A 16-year-old schoolgirl, intelligent but lacking in self-confidence, started to diet after a young man said that her tummy was too fat. The girl was working hard for exams at the time, and her parents were having some marital problems. While eating less and less, she became more and more interested in food and spent much time reading recipe books, and baking cakes for the rest of the family. She slept very little, and would get up early to run for an hour before school. Her weight dropped from 8 to 5 stone within about 3 months, and eventually her mother insisted on taking her to the doctor because her periods had stopped. The girl refused to talk about her condition or accept any medical treatment; however, she agreed to eat a little more within strictly controlled limits, taking an extra half-pint of milk and two slices of bread each day.
Her weight gradually increased again over the next few months but it was 6 years before menstruation resumed.
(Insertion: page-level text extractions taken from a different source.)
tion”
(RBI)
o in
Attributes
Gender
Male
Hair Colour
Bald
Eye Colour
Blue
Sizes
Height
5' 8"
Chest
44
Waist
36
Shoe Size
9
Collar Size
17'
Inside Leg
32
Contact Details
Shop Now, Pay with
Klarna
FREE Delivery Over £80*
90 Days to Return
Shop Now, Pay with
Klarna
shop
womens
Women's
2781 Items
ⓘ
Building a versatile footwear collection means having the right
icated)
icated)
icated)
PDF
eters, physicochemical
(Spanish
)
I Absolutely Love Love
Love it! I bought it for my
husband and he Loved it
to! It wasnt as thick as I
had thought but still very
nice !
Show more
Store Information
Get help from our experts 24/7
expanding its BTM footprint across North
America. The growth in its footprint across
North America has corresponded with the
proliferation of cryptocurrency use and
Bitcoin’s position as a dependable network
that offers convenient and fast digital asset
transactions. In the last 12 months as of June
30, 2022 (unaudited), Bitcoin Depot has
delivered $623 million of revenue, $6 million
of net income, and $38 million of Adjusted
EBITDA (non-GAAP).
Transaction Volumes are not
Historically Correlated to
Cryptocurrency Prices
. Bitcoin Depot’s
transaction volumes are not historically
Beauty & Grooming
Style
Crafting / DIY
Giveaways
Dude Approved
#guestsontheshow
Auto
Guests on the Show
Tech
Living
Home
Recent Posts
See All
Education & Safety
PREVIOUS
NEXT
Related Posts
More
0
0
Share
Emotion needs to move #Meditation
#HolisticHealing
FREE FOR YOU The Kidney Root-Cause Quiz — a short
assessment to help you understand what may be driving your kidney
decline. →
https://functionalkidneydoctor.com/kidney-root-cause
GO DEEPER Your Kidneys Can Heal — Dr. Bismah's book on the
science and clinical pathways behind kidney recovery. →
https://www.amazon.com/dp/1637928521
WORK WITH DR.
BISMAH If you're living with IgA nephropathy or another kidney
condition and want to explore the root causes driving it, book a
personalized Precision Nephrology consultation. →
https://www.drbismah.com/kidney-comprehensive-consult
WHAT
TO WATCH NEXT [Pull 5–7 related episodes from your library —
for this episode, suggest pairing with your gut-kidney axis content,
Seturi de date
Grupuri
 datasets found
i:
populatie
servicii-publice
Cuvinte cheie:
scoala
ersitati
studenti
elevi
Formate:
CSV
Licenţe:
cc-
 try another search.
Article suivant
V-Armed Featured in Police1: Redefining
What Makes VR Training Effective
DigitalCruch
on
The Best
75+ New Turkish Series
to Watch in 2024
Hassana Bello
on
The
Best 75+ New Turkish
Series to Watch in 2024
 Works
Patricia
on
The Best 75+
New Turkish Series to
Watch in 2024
She achieved a professional qualification, and held a responsible job throughout her 20s despite drinking half a bottle of vodka in private every night. The drinking decreased in her early 30s after she married an older man; they had no children. Now aged 50, she has continued to maintain her weight at 47 kg precisely and becomes very anxious if prevented, by circumstances such as going on holiday, from weighing herself twice a day.